A new government for Afghanistan?
With the removal of the Taliban from power in Afghanistan, efforts shifted to setting up a government to pull together the fractious group of squabbling factions that exist in that fragmented nation. A feudal society divided along ethnic (Pashtun, Tajik, Hazara, Uzbek, Almaks, Turkmen, Baloch, etc.), tribal, and family lines, the various factions ferociously control their areas of influence and jockey among themselves for power. Warlords control different areas and territories. Into this mix have stepped the U.S. and her allies, to assist in the creation of a government intended to stitch together these disparate pieces into a coherent whole. The intent is to make sure that Afghanistan does not return to a situation of anarchy, in which terrorists can find refuge in a country without central authority.
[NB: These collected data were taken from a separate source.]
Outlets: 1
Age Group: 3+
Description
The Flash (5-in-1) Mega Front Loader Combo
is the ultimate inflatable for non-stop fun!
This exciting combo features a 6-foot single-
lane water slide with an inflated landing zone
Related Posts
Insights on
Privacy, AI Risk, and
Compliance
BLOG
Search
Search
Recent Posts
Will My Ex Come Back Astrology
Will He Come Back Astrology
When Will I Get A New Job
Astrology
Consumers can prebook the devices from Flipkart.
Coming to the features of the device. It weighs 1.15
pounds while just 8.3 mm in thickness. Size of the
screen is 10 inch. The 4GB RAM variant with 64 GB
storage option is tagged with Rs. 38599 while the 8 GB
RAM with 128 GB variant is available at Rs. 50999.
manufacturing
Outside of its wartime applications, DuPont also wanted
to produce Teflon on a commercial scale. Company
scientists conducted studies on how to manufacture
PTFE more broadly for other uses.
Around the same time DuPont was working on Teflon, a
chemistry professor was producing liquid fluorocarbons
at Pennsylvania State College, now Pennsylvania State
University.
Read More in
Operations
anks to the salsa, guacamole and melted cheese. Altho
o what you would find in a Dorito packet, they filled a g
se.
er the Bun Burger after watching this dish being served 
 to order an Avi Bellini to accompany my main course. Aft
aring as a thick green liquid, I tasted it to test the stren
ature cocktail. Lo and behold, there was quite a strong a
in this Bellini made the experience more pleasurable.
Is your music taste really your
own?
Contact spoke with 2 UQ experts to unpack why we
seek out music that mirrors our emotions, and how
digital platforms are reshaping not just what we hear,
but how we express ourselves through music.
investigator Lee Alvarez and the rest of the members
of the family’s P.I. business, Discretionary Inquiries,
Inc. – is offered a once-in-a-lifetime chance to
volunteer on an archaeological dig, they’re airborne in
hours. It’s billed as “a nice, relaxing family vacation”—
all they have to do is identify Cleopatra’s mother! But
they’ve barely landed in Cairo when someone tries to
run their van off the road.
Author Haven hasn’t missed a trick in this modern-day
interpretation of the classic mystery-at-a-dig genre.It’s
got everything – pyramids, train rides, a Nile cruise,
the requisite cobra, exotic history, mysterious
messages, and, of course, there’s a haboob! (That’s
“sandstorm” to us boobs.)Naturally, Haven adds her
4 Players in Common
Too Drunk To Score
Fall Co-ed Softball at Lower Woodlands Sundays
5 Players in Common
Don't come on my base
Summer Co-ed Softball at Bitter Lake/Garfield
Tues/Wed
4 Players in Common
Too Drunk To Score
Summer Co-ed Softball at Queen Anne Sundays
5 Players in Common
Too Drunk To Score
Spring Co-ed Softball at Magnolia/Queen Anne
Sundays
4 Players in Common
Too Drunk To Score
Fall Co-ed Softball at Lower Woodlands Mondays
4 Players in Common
Following a meeting of many of the factions in Bonn, Germany, an interim government was constituted to start the slow process of forming a national government. This is to be followed in six months by a 'loya jirga', or meeting of tribal elders, to determine the shape of a final government. As this process evolves the Bush administration will have to decide which factions or leaders they want to back and lend support to. Hopefully this decision will be based on a solid understanding of the strengths and weaknesses of the various leaders and the interplay among their different positions, and not on a superficial reading of the situation. Meeting with the various power-brokers and players it would be extremely easy to fall victim to
ethnocentrism - gravitating towards and overestimating the importance of the younger, suited and groomed, English-speaking, modern-seeming leader, while ignoring and underestimating the older, dusty, locally-clothed, Daro or Pashto-speaking, feudal-looking, man in the corner who really wields the power.Already, in the earlier stages of the fight against the Taliban, television chains presented interviews with Afghan 'leaders' to their viewing audiences - some of whom turned out to be 'leaders' more by virtue of the fact that they were telegenic and English-speaking than by their actually wielding any real influence in the field. It is to be devoutly hoped that the administration does not make the same error.